A state-space thermal model incorporating humidity and thermal comfort for model predictive control in buildings

Abstract

A major challenge in applying Model Predictive Control (MPC) to building automation and control (BAC) is the development of a simplified mathematical model of the building for real-time control with fast response times. However, building models are highly complex due to nonlinearities in heat and mass transfer processes of the building itself and the accompanying air-conditioning and mechanical ventilation systems. This paper proposes a method to develop an integrated state-space model (SSM) for indoor air temperature, radiant temperature, humidity and Predicted Mean Vote (PMV) index suitable for fast real-time multiple objectives optimization.
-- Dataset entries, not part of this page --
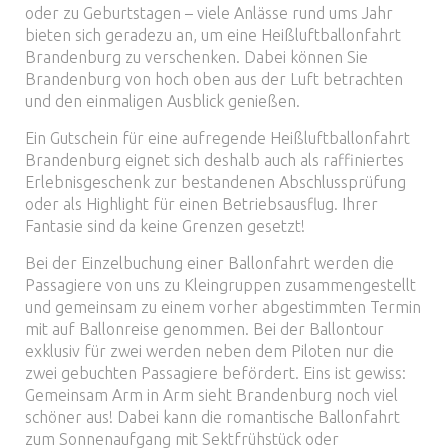
oder zu Geburtstagen – viele Anlässe rund ums Jahr
bieten sich geradezu an, um eine Heißluftballonfahrt
Brandenburg zu verschenken. Dabei können Sie
Brandenburg von hoch oben aus der Luft betrachten
und den einmaligen Ausblick genießen.
Ein Gutschein für eine aufregende Heißluftballonfahrt
Brandenburg eignet sich deshalb auch als raffiniertes
Erlebnisgeschenk zur bestandenen Abschlussprüfung
oder als Highlight für einen Betriebsausflug. Ihrer
Fantasie sind da keine Grenzen gesetzt!
Bei der Einzelbuchung einer Ballonfahrt werden die
Passagiere von uns zu Kleingruppen zusammengestellt
und gemeinsam zu einem vorher abgestimmten Termin
mit auf Ballonreise genommen. Bei der Ballontour
exklusiv für zwei werden neben dem Piloten nur die
zwei gebuchten Passagiere befördert. Eins ist gewiss:
Gemeinsam Arm in Arm sieht Brandenburg noch viel
schöner aus! Dabei kann die romantische Ballonfahrt
zum Sonnenaufgang mit Sektfrühstück oder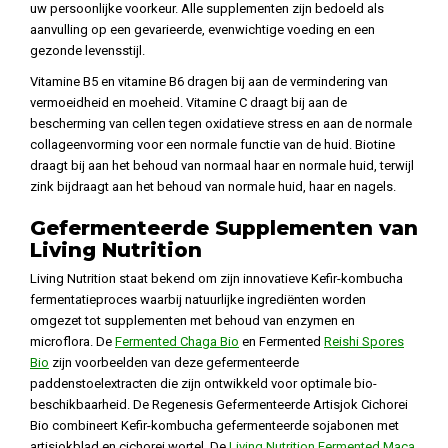
uw persoonlijke voorkeur. Alle supplementen zijn bedoeld als
aanvulling op een gevarieerde, evenwichtige voeding en een
gezonde levensstijl.
Vitamine B5 en vitamine B6 dragen bij aan de vermindering van
vermoeidheid en moeheid. Vitamine C draagt bij aan de
bescherming van cellen tegen oxidatieve stress en aan de normale
collageenvorming voor een normale functie van de huid. Biotine
draagt bij aan het behoud van normaal haar en normale huid, terwijl
zink bijdraagt aan het behoud van normale huid, haar en nagels.
Gefermenteerde Supplementen van
Living Nutrition
Living Nutrition staat bekend om zijn innovatieve Kefir-kombucha
fermentatieproces waarbij natuurlijke ingrediënten worden
omgezet tot supplementen met behoud van enzymen en
microflora. De
Fermented Chaga Bio
en Fermented
Reishi Spores
Bio
zijn voorbeelden van deze gefermenteerde
paddenstoelextracten die zijn ontwikkeld voor optimale bio-
beschikbaarheid. De Regenesis Gefermenteerde Artisjok Cichorei
Bio combineert Kefir-kombucha gefermenteerde sojabonen met
artisjokblad en cichorei wortel. De
Living Nutrition Fermented Maca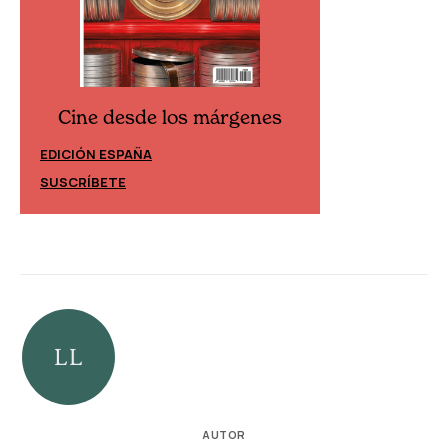
Cine desde los márgenes
Cine desd
EDICIÓN ESPAÑA
EDICIÓN MÉXIC
SUSCRÍBETE
SUSCRÍBETE
AUTOR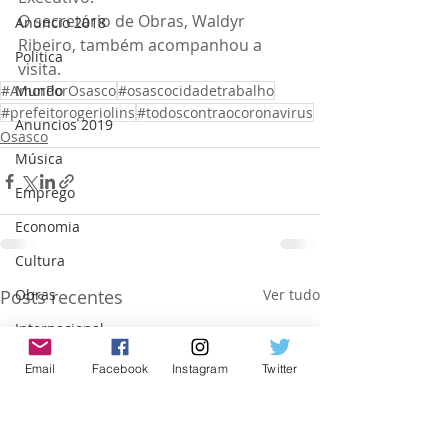
O secretário de Obras, Waldyr 
Anuncio 2018
Ribeiro, também acompanhou a 
Politica
visita.
Mundo
#AmorPorOsasco
#osascocidadetrabalho
#prefeitorogeriolins
#todoscontraocoronavirus
Anuncios 2019
Osasco
Música
Emprego
Economia
Cultura
Obras
Posts recentes
Ver tudo
Internacional
São Paulo
Email
Facebook
Instagram
Twitter
Israel
Trabalho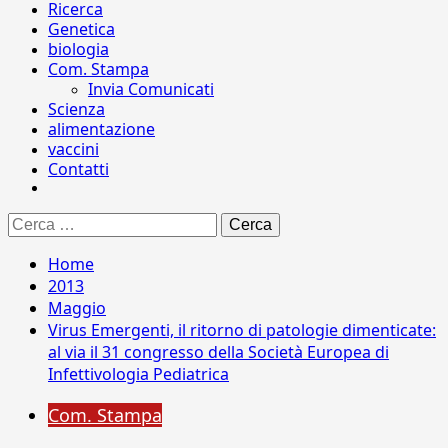
Ricerca
Genetica
biologia
Com. Stampa
Invia Comunicati
Scienza
alimentazione
vaccini
Contatti
Ricerca
per:
Home
2013
Maggio
Virus Emergenti, il ritorno di patologie dimenticate:
al via il 31 congresso della Società Europea di
Infettivologia Pediatrica
Com. Stampa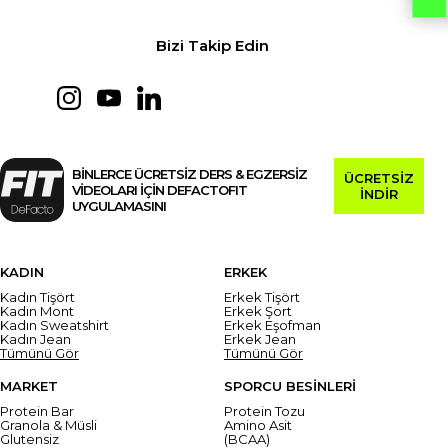
Bizi Takip Edin
BİNLERCE ÜCRETSİZ DERS & EGZERSİZ
ÜCRETSİZ
VİDEOLARI İÇİN DEFACTOFIT
İNDİR
UYGULAMASINI
KADIN
ERKEK
Kadın Tişört
Erkek Tişört
Kadın Mont
Erkek Şort
Kadın Sweatshirt
Erkek Eşofman
Kadın Jean
Erkek Jean
Tümünü Gör
Tümünü Gör
MARKET
SPORCU BESİNLERİ
Protein Bar
Protein Tozu
Granola & Müsli
Amino Asit
Glutensiz
(BCAA)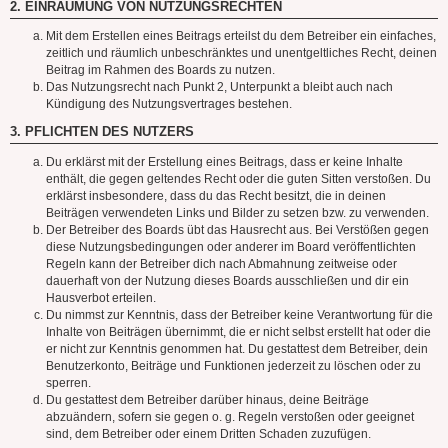
2. EINRÄUMUNG VON NUTZUNGSRECHTEN
Mit dem Erstellen eines Beitrags erteilst du dem Betreiber ein einfaches,
zeitlich und räumlich unbeschränktes und unentgeltliches Recht, deinen
Beitrag im Rahmen des Boards zu nutzen.
Das Nutzungsrecht nach Punkt 2, Unterpunkt a bleibt auch nach
Kündigung des Nutzungsvertrages bestehen.
3. PFLICHTEN DES NUTZERS
Du erklärst mit der Erstellung eines Beitrags, dass er keine Inhalte
enthält, die gegen geltendes Recht oder die guten Sitten verstoßen. Du
erklärst insbesondere, dass du das Recht besitzt, die in deinen
Beiträgen verwendeten Links und Bilder zu setzen bzw. zu verwenden.
Der Betreiber des Boards übt das Hausrecht aus. Bei Verstößen gegen
diese Nutzungsbedingungen oder anderer im Board veröffentlichten
Regeln kann der Betreiber dich nach Abmahnung zeitweise oder
dauerhaft von der Nutzung dieses Boards ausschließen und dir ein
Hausverbot erteilen.
Du nimmst zur Kenntnis, dass der Betreiber keine Verantwortung für die
Inhalte von Beiträgen übernimmt, die er nicht selbst erstellt hat oder die
er nicht zur Kenntnis genommen hat. Du gestattest dem Betreiber, dein
Benutzerkonto, Beiträge und Funktionen jederzeit zu löschen oder zu
sperren.
Du gestattest dem Betreiber darüber hinaus, deine Beiträge
abzuändern, sofern sie gegen o. g. Regeln verstoßen oder geeignet
sind, dem Betreiber oder einem Dritten Schaden zuzufügen.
Using the model, a multi-objective MPC controller is developed and its performance is evaluated through a case study on the BCA SkyLab test bed facility in Singapore. The runtime of the MPC controller is less than 0.1 s per optimization, which is suitable for real-time BAC applications. Compared to the conventional ON/OFF control, the MPC controller can achieve up to 19.4% energy savings while keeping the PMV index within the acceptable comfort range. When the MPC controller is adjusted to be thermal-comfort-dominant that achieves a neutral PMV index at most office hours, the system can still bring about 6% in energy savings as compared to the conventional ON/OFF control.